In 2004, David Tyler, then a graduate student at the University of Massachusetts Amherst, was exiting the Mullins Center after the men’s basketball team beat the University of Connecticut when he heard something surprising coming from a crowd of students.
“The students were chanting ‘Yankees suck’ as they were leaving the arena. I was like, ‘What is going on? Wrong sport, wrong level, wrong season; why is this happening?’” said Tyler, now an associate professor of sport management in the McCormack Department of Sport Management at the Isenberg School of Management. “That one moment, more than anything, is what put me on the path that I’m on—of trying to understand what was going on there, why they were doing that.”
Since then, Tyler has been dedicated to researching sports rivalries—work that has led to his featured role in a brand-new documentary titled RIVALS, set to debut nationwide on the Tennis Channel on November 20 at 7 p.m. EST. Created by Emmy-nominated journalist and author Jon Wertheim, the film delves into what stokes the storied football rivalry between the University of Michigan and Ohio State University.
During his time in the Ph.D. program at UMass, Tyler and classmate Joe Cobbs, now a professor at Northern Kentucky University, began researching sports rivalries in earnest. The pair formed the Know Rivalry Project, a coordinated research effort studying the larger concept of intergroup connections through the lens of sports rivalries. They also created KnowRivalry.com, a website to share their findings that visually represents survey responses from sports fans.
“That’s how the team behind the documentary found and connected with us,” Tyler said about the Know Rivalry Project. “They wanted to take a more academic approach to this topic than what is often done in sports documentaries.”

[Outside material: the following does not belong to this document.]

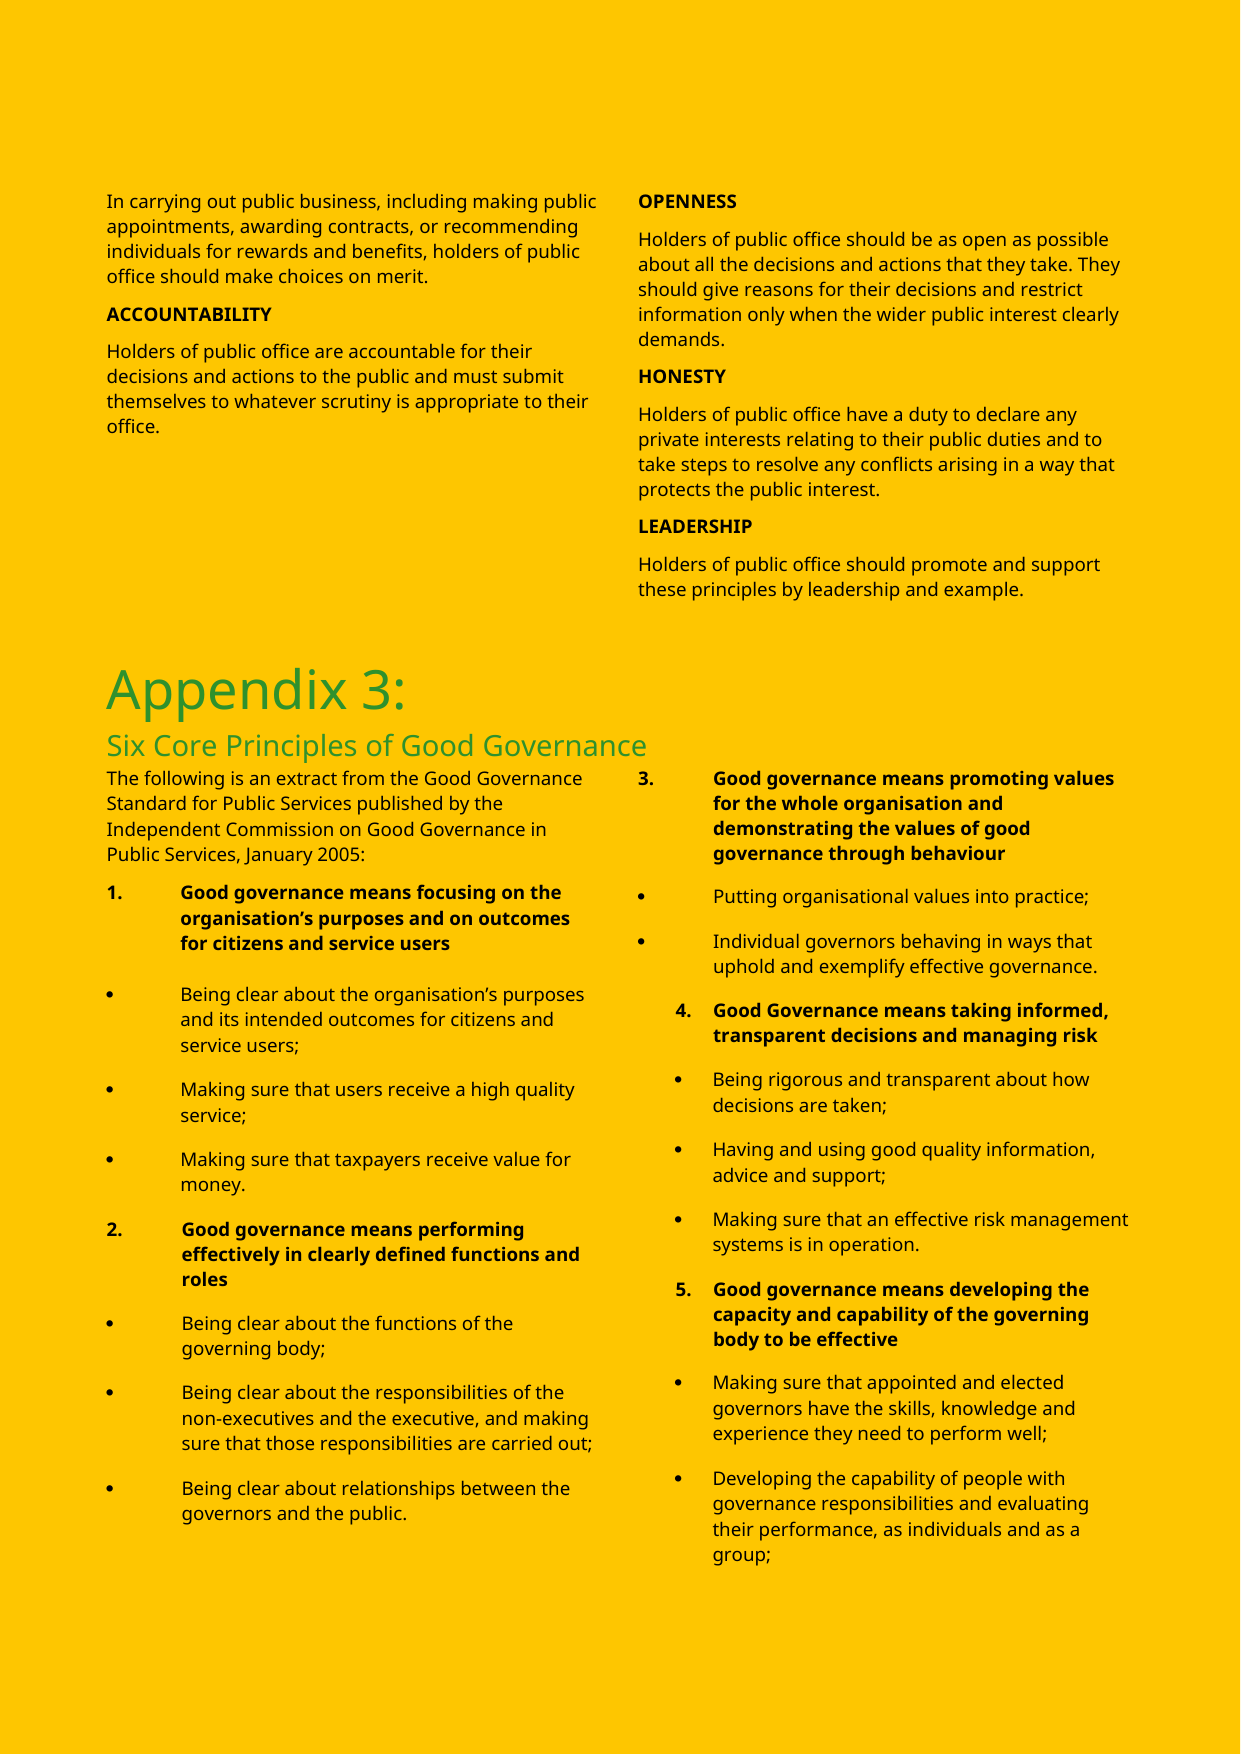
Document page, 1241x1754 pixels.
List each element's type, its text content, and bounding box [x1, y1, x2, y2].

After many Zoom calls, the filmmakers ended up bringing their production team to Amherst to interview Tyler.
“They recorded a few days on campus, at my house and around town. I thought they might just show a few clips from the interviews, but as it turns out, they ended up using our research as the framing device for the film,” he said. “We focused on what we call the 10 ingredients of rivalry—the antecedents to what sparks a rivalry—and they used that to tell the story of Michigan versus Ohio State.”
According to Tyler, the documentary team was more interested in what he and Cobbs had discovered when it came to rivalries in general than their insights on the Big Ten Conference duel specifically.
“They had better people to talk to for a lot of what they wanted to do with Ohio State and Michigan,” he said. “For us, it was really about the social science side of rivalry.”
In fact, Tyler shares screentime with Archie Griffin, the only two-time Heisman Trophy winner; legendary players Dan Dierdorf and Keith Byars; Academy Award-winning actor J.K. Simmons (who is also a huge Ohio State fan and narrates the film) and many others.
Tyler admits he was awed by the massive production crew that came to Massachusetts to interview him. This was the first high-budget project he’d ever been involved with.
“It was awkward for me at first when we sat down to do the interview. I was just bad, but once we started to talk about the properties of rivalry, I clicked into teaching mode, and then it was fine,” Tyler said. “Then I could actually put coherent sentences together.”
Tyler also said it was very fun for his two daughters to see behind the scenes of the film their father was participating in, since some filming took place at the family’s house.
“They loved it, and they were asking questions,” Tyler said of his daughters. “The crew was wonderful about working with them and educating them. To me, that was worth the whole thing, for my kids to get that exposure.”
Ultimately, RIVALS breaks Tyler and Cobbs’s research about intergroup connections—which they believe goes beyond just sports—out of the silo of academia and into a wider audience.
“We can talk about identity and how we connect as groups more openly and get more understanding in a sports context. It’s a lot harder to tease out those ideas with touchier subjects like politics and religion,” Tyler said. “But through sports, you’re still getting that understanding of human psychology and human behavior, which can inform our understanding about how we interact with one another in general.”